Spoilers ahead for the plot and ending of Venom: The Last Dance.
Venom: The Last Dance concludes the journey of former journalist Eddie Brock (Tom Hardy) and his gooey, alien symbiote Venom (Hardy) in an emotional showdown that gives both characters a sense of closure. Hardy and director Kelly Marcel have said that The Last Dance would end the Venom trilogy that began in 2018 and continued in Venom: Let There Be Carnage (2021). Still, the mid- and post-credit scenes suggest Venom’s dance card may not be full just yet.
The Mid-Credits Scene — the King in Black
The central plot of The Last Dance revolves around Venom trying to stop the creator of the symbiotes, Knull (Andy Serkis), from escaping his celestial prison and returning all of existence to the Void, the blackness that predates the universe. All Knull needs to free himself is the Codex, a metaphysical key created through perfect symbiosis, which Venom and Eddie have achieved. The only way to destroy the Codex is for either Venom or Eddie to die. Venom and a host of other symbiotes held captive at Area 51 manage to stop Knull’s army of monstrous alien Xenophages from acquiring the Codex. Venom ultimately sacrifices itself, destroying the Codex and giving Eddie a new chance at life.

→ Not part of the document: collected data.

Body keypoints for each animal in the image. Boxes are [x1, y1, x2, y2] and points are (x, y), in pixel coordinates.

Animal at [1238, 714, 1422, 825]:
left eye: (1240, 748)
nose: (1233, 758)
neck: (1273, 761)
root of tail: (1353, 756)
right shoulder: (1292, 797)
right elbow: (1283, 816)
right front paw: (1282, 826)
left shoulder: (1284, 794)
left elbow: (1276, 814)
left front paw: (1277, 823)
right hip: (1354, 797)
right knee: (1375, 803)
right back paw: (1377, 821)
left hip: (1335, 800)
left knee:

But that’s not the end of Knull. In the mid-credits scene, he promises that with Venom gone, the universe is no longer safe from him. Marcel recently told IGN, “The King in Black is way too powerful for ‘one and done.’ This film introduces Knull, but it just touches the beginnings of his story. Marvel’s greatest film villains are developed over time.†What this means in terms of the future of Sony’s Spider-Man Universe remains to be seen, but Knull’s comics creators, Donny Cates and Ryan Stegman, made an entire book event around the character in 2020’s King in Black, which saw Venom, Spider-Man, the Avengers, the X-Men, and an army of symbiotes take on Knull. That kind of team up seems too ambitious for the MCU-adjacent SSU, but there’s always the chance we could see characters from Sony’s films, like Kraven (Aaron Taylor-Johnson); The Last Dance’s newest symbiote, Agony (Juno Temple); and maybe even some pop-culture redemption offered to Morbius (Jared Leto); the three Spider-Women (Sydney Sweeney, Isabela Merced, Celeste O’Connor); and Madame Web (Dakota Johnson). But what about the star of the show? What about Venom?
The Post-Credits Scene — It’s Alive!
Early in the film, Rex Strickland (Chiwetel Ejiofor) makes note that the Venom symbiote is shedding, leaving little pieces of itself behind because it wants to live. We saw a remnant of this shedding left in the MCU during the mid-credits scene of Spider-Man: No Way Home (2021). Strickland captures a sample of another piece of Venom in The Last Dance, but there’s no telling of how many of these tiny pieces of Venom were left around. But at least one was found by a cockroach, seen in the post-credit scene of the latest Venom film. The symbiote-clad cockroach touches a test tube vial that held the electricity-based symbiote Agony, and the Venom symbiote is given a shock, suggesting a resurrection.
Venom, or at least a version of him, seems destined to return to the screen. But don’t be so sure that the next time we see Venom it will be with Eddie, at least not for a while. Venom allowing his human partner to live a normal life and find happiness was his parting gift, and he wouldn’t want to spoil that. But another character who has taken on the mantle of Venom in the comics is introduced in the film’s last act: Agent Thompson, seen here as a masked soldier under Strickland’s command who loses both of his legs while battling a Xenophage. He has no dialogue and we never see his face, but to comics readers, his dismemberment will immediately recall the way Flash Thompson, Peter Parker’s former high-school bully turned friend, loses his legs in the Iraq War and, under military control, bonds with the Venom symbiote, allowing him to walk and perform missions around the world as the gun-toting Agent Venom. Focusing on a new character seems like the natural next step for the Venom franchise, sending it on a new mission of global and galactic scale.